Exercise directions: Set down each record below precisely, skipping the pictures.
= = = = = = =
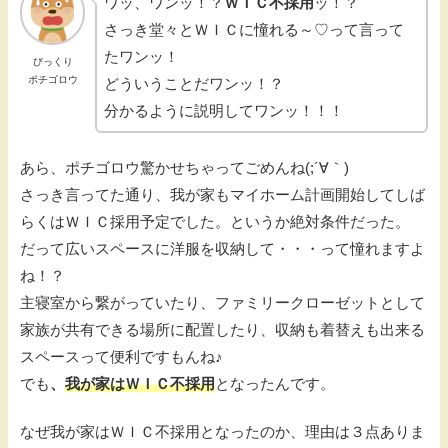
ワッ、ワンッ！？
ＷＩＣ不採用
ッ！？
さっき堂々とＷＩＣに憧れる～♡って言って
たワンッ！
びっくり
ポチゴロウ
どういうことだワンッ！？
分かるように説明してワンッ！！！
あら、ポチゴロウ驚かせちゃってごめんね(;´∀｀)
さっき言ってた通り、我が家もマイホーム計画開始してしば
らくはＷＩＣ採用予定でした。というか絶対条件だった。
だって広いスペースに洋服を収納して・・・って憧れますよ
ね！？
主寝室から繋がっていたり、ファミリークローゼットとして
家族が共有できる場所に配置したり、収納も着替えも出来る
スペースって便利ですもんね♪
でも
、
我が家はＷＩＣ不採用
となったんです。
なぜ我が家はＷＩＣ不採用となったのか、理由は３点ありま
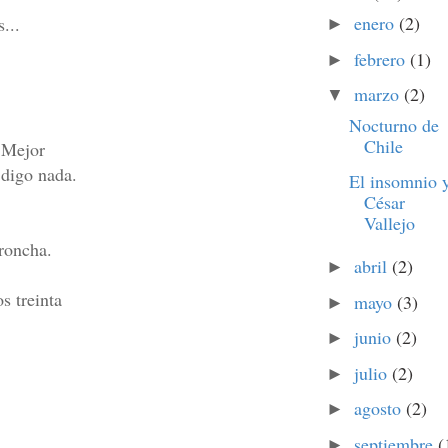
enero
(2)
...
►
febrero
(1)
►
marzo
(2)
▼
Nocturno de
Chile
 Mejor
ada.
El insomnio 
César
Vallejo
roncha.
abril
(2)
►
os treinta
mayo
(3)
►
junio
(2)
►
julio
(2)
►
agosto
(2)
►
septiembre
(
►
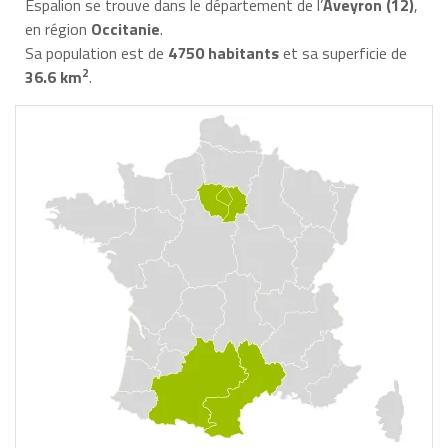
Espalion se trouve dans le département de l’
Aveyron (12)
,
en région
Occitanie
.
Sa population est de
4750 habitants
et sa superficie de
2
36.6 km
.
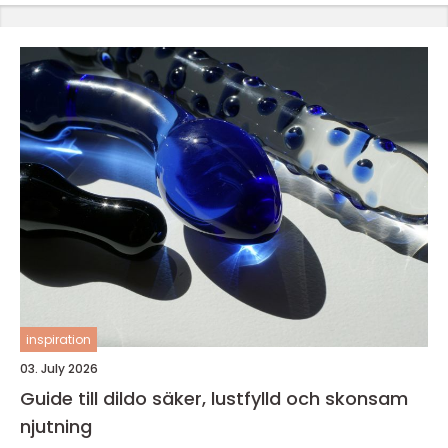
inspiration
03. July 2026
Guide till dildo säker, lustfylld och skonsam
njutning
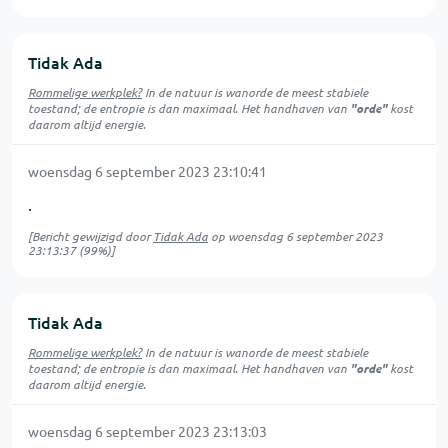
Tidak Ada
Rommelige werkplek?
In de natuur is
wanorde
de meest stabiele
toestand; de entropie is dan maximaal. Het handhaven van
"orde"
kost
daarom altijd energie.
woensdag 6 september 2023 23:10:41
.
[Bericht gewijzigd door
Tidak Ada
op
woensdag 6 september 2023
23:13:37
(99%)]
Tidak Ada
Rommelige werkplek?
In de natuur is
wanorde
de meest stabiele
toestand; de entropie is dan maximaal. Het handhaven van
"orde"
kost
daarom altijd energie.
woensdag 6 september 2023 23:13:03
= = = = = = =
Exercise output:
ワッ、ワンッ！？
ＷＩＣ不採用
ッ！？
さっき堂々とＷＩＣに憧れる～♡って言って
たワンッ！
びっくり
ポチゴロウ
どういうことだワンッ！？
分かるように説明してワンッ！！！
あら、ポチゴロウ驚かせちゃってごめんね(;´∀｀)
さっき言ってた通り、我が家もマイホーム計画開始してしば
らくはＷＩＣ採用予定でした。というか絶対条件だった。
だって広いスペースに洋服を収納して・・・って憧れますよ
ね！？
主寝室から繋がっていたり、ファミリークローゼットとして
家族が共有できる場所に配置したり、収納も着替えも出来る
スペースって便利ですもんね♪
でも
、
我が家はＷＩＣ不採用
となったんです。
なぜ我が家はＷＩＣ不採用となったのか、理由は３点ありま
enero
(2)
...
►
febrero
(1)
►
marzo
(2)
▼
Nocturno de
Chile
 Mejor
ada.
El insomnio 
César
Vallejo
roncha.
abril
(2)
►
os treinta
mayo
(3)
►
junio
(2)
►
julio
(2)
►
agosto
(2)
►
septiembre
(
►
Espalion se trouve dans le département de l’
Aveyron (12)
,
en région
Occitanie
.
Sa population est de
4750 habitants
et sa superficie de
2
36.6 km
.
inspiration
03. July 2026
Guide till dildo säker, lustfylld och skonsam
njutning
Tidak Ada
Rommelige werkplek?
In de natuur is
wanorde
de meest stabiele
toestand; de entropie is dan maximaal. Het handhaven van
"orde"
kost
daarom altijd energie.
woensdag 6 september 2023 23:10:41
.
[Bericht gewijzigd door
Tidak Ada
op
woensdag 6 september 2023
23:13:37
(99%)]
Tidak Ada
Rommelige werkplek?
In de natuur is
wanorde
de meest stabiele
toestand; de entropie is dan maximaal. Het handhaven van
"orde"
kost
daarom altijd energie.
woensdag 6 september 2023 23:13:03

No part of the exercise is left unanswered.